*TASK REQUIREMENTS*.
a - Copy out the chart records line for line, leaving out every picture.
b - Pick up the article on building a leadership pipeline after its final sentence and keep writing it.

*DOCUMENT TEXT*.
Over the past several years, the swift, and most often forced, depart u res of CEOs have become commonplace at companies in North America, Europe and Japan. Among those affected are Xerox, Lucent, JC Penney, Gillette, Texaco and Nissan. Nor does the list end here.

Today, a new psychology grips the board of directors at companies like those mentioned above: If your CEO has failed, you should recruit from outside the company, where the pastures are always greener.

But those boards would be wise not to adopt that new psychology. For example, Rick Thoman at Xerox came from outside the company. Today, Xerox is fighting for its life and some think it will not be able to survive. The crucial lesson is this: While recruiting from the outside and taking risks may seem like a solution, it is one for the short term. For the long term, management must build, develop and maintain a pipeline of skilled, prepared leaders from within the company.

Many companies have practised this lesson. Xerox was one, but it failed. It did so because it failed to develop managers who:

  • Were prepared and had the necessary skills to be effective at the next level
  • Could understand what is unique about their job, especially compared to the jobs held by their boss and direct reports
  • Could hold their direct reports and themselves accountable for achieving the right results in the right way.

An important truth underlies these three important points: A crisis in leadership is the result of a company-wide breakdown rather than the actions or failure of one person. Moreover, finding the perfect CEO does not solve the crisis. Nor does going outside to fill senior leadership positions. In fact, going outside is an admission of failure and not very likely to succeed. Hiring an outsider masks the hard truth that a company has not developed a pipeline of leaders from among its ranks who can step in and manage the bigger challenges of the day.

Based on work originally done at General Electric in the 1970s (referred to as Critical Career Crossroads and developed by Walter Mahler), and later expanded to and tested in more than 80 companies, we developed a six-passage model for understanding the leadership requirements throughout an entire company. We call this model The Leadership Pipeline (The Leadership Pipeline, by Ram Charan, Stephen J. Drotter and Jim Noel, Jossey-Bass Inc., 2001).

The six turns, or passages, in our pipeline are major events in the life of a leader. Grasping what each passage entails, and the challenges involved in making each transition, will help organizations build a leadership pipeline. It will also help build a leadership culture that will enable the organization to respond to changes and threats in the business environment.

*WORKING DATA*.
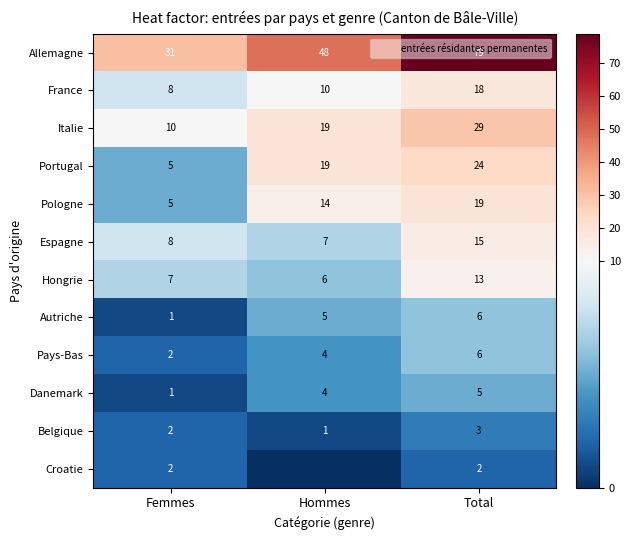

Which label corresponds to the largest value in the chart?

Total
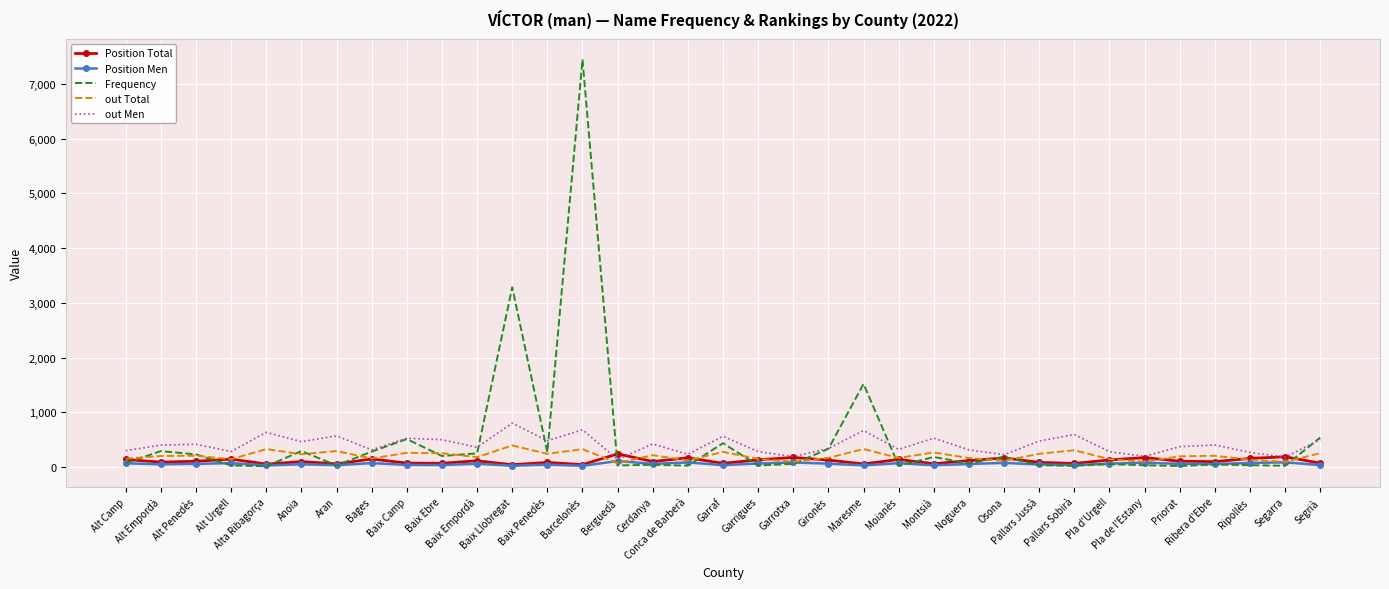

Which series has the widest spread of values?

Frequency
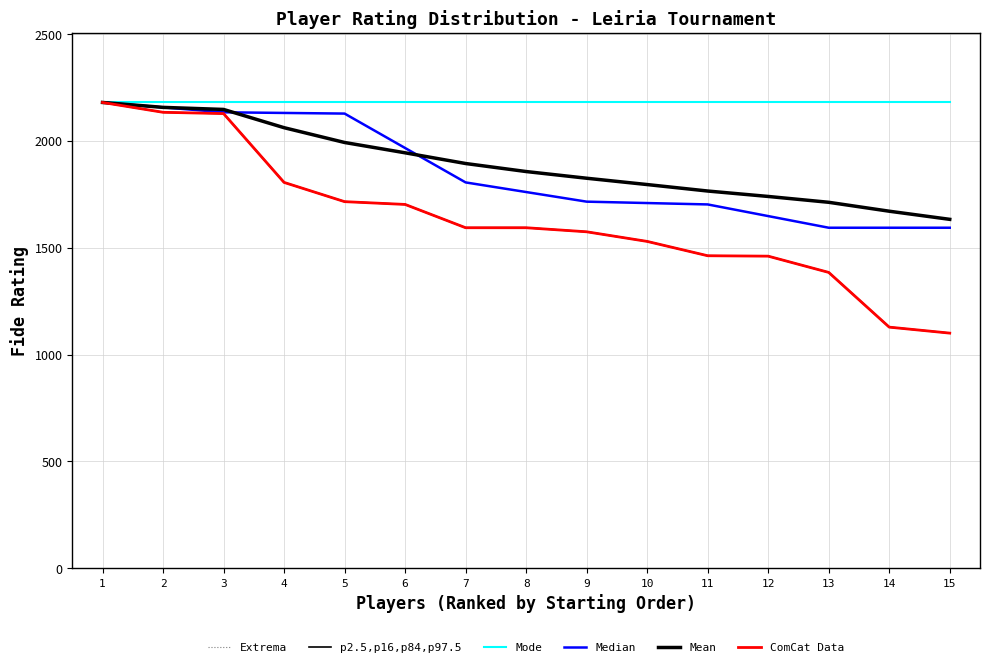

Is this an area chart (filled region under the line)?

No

*ANSWERS BY ITEM*.
a -
Which label corresponds to the largest value in the chart?

Total

Which series has the widest spread of values?

Frequency

Is this an area chart (filled region under the line)?

No

b -
PASSAGE 1: managing self to managing others

New, young employees usually spend their first few years in an organization as individual contributors. Whether in sales, accounting, engineering or marketing, their skill requirements are primarily technical or professional. They contribute by doing the assigned work within given time frames and in ways that meet objectives. By sharpening and broadening their individual skills, they make increased contributions and are then considered for promotions.

From a time-application standpoint, learning involves planning (so that work is completed on time), punctuality, content, quality and reliability. The work values to be developed include accepting the company’s culture and adopting professional standards. When people become skilled individual contributors who produce good results, especially when they demonstrate an ability to collaborate, they usually receive additional responsibilities. When they demonstrate an ability to handle these responsibilities and adhere to the company’s values, they are often promoted to first-line manager.

When this happens, these individuals are at Passage One. Though this might seem like an easy, natural leadership passage, it’s often one where people trip. The highest-performing people, especially, are reluctant to change; they want to keep doing the activities that made them successful. As a result, many people make the transition from individual contributor to manager without actually making a behavioral or value-based transition. In effect, they become managers without realizing or accepting the requirements. Many consultants, for instance, have skipped this turn, having moved from transitory team leadership to business leader without absorbing much of the learning in between. When business leaders miss this passage, the result is frequently disaster.

First-time managers need to learn how to reallocate their time so that they not only complete their assigned work but also help others perform effectively. They must shift from doing work to getting work done through others. This is especially difficult for first-time managers. Part of the problem is that they still prefer to spend time on their old work, even as they take charge of a group. Yet the pressure to spend less time on individual work and more time on managing will increase at each passage. If people don’t start making changes in how they allocate their time from the beginning, they’re bound to become liabilities as they move up. It’s a major reason why pipelines clog and leaders fail.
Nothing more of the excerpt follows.